Ему уже было все равно, что их слышат.
Маша, сидя на стуле, широко раскрытыми глазами смотрела на него, поводя головой то вправо, то влево. Словно что-то читала в нем.
Потом, медленно отведя взгляд, сказала:
— Витя, мое имя Мария.
— Что? Я помню… Что ты несешь?
— Прости. Больше не буду. Я ухожу. Знаешь, сегодня я на машине и могу подвезти тебя.
— Нет у тебя никакой машины! Ты сумасшедшая дура, и из-за тебя я не могу наладить свою личную жизнь. Почему ты не пришла в загс как мы договаривались? Почему ты не хочешь со мной развестись? Я люблю, блин, другую женщину, она любит меня и хочет со мной жить. Почему ты со мной не разводишься? Почему закапываешь мою жизнь? Хочешь вместе с собой утащить в могилу безумия? Я здоровый, понимаешь, здоровый, и хочу жить и умереть здоровым!

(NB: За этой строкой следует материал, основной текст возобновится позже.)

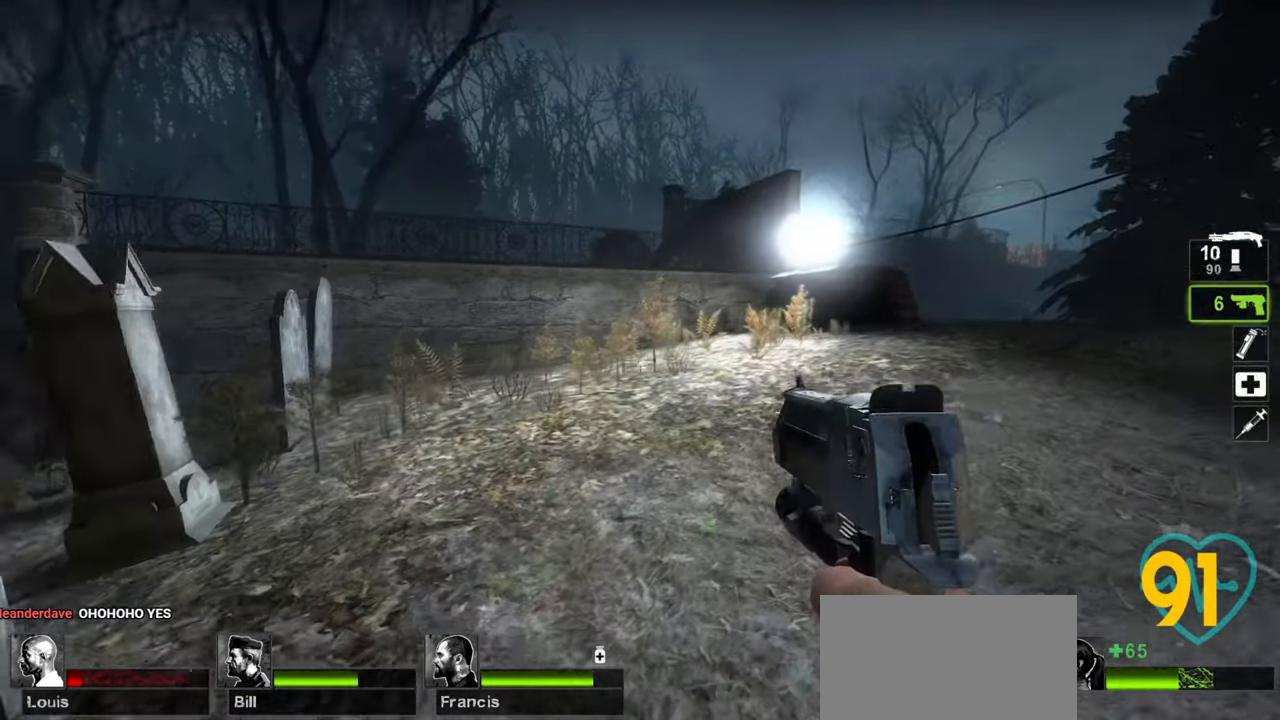
{"keys": ["w"], "mouse": ["wheel"], "mouse_move": "still", "events": [[33, "d", "up"], [450, "mouse_wheel", "down"]]}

— Умрешь. Обязательно умрешь очень здоровым, не волнуйся. Мы оба умрем здоровыми, и в один день. Как в сказке. Ты, что думаешь, сказок не бывает? Еще как бывает, это вот этого, — она плавно повела рукой в сторону, — не бывает. Я, кстати, сейчас подбираю замок, в котором мы будем жить… Ты какие замки любишь? У меня тут проспект имеется… вот, сейчас покажу….
Она открыла сумочку.
— Что? Что ты несешь…
— Ой, я спешу. Так тебя подвезти? Но только до метро. Я опаздываю в аэропорт.
— Маша…
Она взглянула на него потемневшими глазами, из которых потек в него блеклый туманный свет.
— Что? — спросила она, сощурив глаза.
— Спасибо, не надо меня подвозить, — сдерживая ярость, сказал он по слогам.
— Ну как хочешь, — Мария пожала плечами. — Чао! — жеманно сказала жена и встала. Медленно, покачивая шляпой, она подошла к двери и вышла. Со шляпы упали несколько лепестков, отметив ее путь к двери.
На улице, роняя цветочные лепестки, Мария прошла по узкому проходу между грязных бачков и мимо ларька с курящим в окне кавказцем. Улыбнулась ему шестилетней девочкой, продавец с недоумением посмотрел ей вслед.
Когда она входила в подземелье метро, прохожие оборачивались и смотрели на нее и на падающие с ее шляпы цветы.
Виктор некоторое время сидел за столом, рассматривал ее пустую тарелку с крошками оставшейся еды, потирал пальцами ручку вилки, которой она только что ела.
Потом он медленно встал, порылся в карманах, нашел мобильный телефон, хотел кому-то позвонить, но не стал. Положил телефон в карман и двинулся к выходу.
Этот путь занял у него оставшиеся тридцать пять лет его жизни.